Through the Musselmans’ daughter, LCCC professor Dr. Robin Musselman, Alvarado learned about LCCC’s joint veterinary technician program with Northampton Community College.
“The two-year program was perfect for exploring animal anatomy and physiology right away,” Alvarado said. “I heard horror stories of others going to school for eight years only to discover it wasn’t really what they expected or wanted. I wanted to make sure I could handle some of the medical classes successfully first, and LCCC allowed me to do that.”
Dr. Susan Stadler Morris, who developed the degree in 1997 as the first American Veterinary Medical Association-accredited joint program, mentored Alvarado during her time at LCCC, and encouraged her to continue her studies to become a veterinarian. Morris suggested Alvarado consider Colorado State University, her alma mater.
“It was a perfect fit for my outdoors lifestyle and it was the program I wanted,” Alvarado said.
After Alvarado graduated from LCCC in 2001, she transferred to Colorado State to major in microbiology. She stayed on an extra semester at LCCC to clear some prerequisites, and she took additional classes during her first summer home from Colorado.
“I cannot say enough how much LCCC really supported my transfer,” Alvarado said.
Exploring the Outdoors
With her associate degree from LCCC, Alvarado landed a part-time position with a veterinarian recognized for small animal surgery while studying at CSU. Upon graduating, she was accepted to veterinary medical school, but life had other plans. She met her husband and soon started a family.
Today, Alvarado resides in Virginia, just outside Washington, D.C., and teaches seventh- and eighth-grade science.
Over the years, Alvarado and Madigan remained connected and never forgot their dreams of climbing.
In December 2018, the Two Ks took on Mount Kilimanjaro in Tanzania. At 19,340 feet high, it is the highest free-standing mountain in the world. Madigan, who was prepping for a move at the time, came across the aforementioned card a month earlier.
Alvarado said, “We joked that it wasn’t K2, but it was another ‘K’ mountain.”

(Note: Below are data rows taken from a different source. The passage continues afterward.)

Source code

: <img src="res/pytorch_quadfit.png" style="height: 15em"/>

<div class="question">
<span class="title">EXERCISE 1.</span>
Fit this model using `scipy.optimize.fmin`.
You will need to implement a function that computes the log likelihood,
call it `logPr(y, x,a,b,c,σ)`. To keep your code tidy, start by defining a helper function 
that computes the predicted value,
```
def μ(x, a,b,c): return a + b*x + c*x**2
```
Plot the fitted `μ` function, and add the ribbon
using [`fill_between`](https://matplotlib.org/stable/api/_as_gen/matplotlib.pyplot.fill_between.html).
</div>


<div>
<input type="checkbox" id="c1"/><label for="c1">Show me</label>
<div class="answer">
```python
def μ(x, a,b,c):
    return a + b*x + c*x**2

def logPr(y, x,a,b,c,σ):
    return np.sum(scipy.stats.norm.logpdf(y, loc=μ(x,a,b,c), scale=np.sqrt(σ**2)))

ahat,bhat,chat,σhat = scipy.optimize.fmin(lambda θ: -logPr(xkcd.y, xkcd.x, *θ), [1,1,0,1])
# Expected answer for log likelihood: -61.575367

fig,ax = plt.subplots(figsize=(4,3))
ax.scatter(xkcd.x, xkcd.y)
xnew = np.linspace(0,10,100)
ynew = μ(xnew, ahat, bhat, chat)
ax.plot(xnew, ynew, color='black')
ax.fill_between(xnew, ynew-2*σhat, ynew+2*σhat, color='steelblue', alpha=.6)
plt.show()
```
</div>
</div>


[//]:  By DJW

They chose a seven-day route and used a guide crew for supplies and to prep food. From rainforests to ice fields to a caldera above the clouds, the group covered diverse terrain.
“By day five, we’d made it to the high Barafu Camp. The terrain there looks like you’re on Mars,” Alvarado said. “The sign says you’re 5k from the top. I’m a runner. I know that distance, but when I read it was going to take us seven hours to summit Uhuru Peak, I knew it was going to be a mental game.”
They set out for the summit in total darkness and in very different gear.
“Six days earlier we were in tank tops and now we had several layers, toe warmers in our boots and were told our water was going to freeze,” Alvarado said.
A trail of headlamps appeared to meld into the Milky Way above their heads. To manage the trek, Alvarado counted her steps one hundred at time. They made it to the summit in 6 1/2 hours.
“We wanted to stay at Uhuru Peak forever,” said Alvarado, but the guides advised otherwise. The atmosphere on the way back from the summit “was one of celebration” for the college roommates and lifelong friends.
“I first saw this as a trip for myself, but now I realize how much of it I want to share with my students,” Alvarado said. “It’s not just a science lesson, but a life lesson. It can take a long time for dreams to happen.”
Alvarado says that viewing her trip as benefitting her students makes her think about her professors at LCCC.
“I ask myself, ‘What did they do to make me love this subject so much? How did they make me feel confident in it and enjoy it?’ That’s something I really want to pass on to my students.”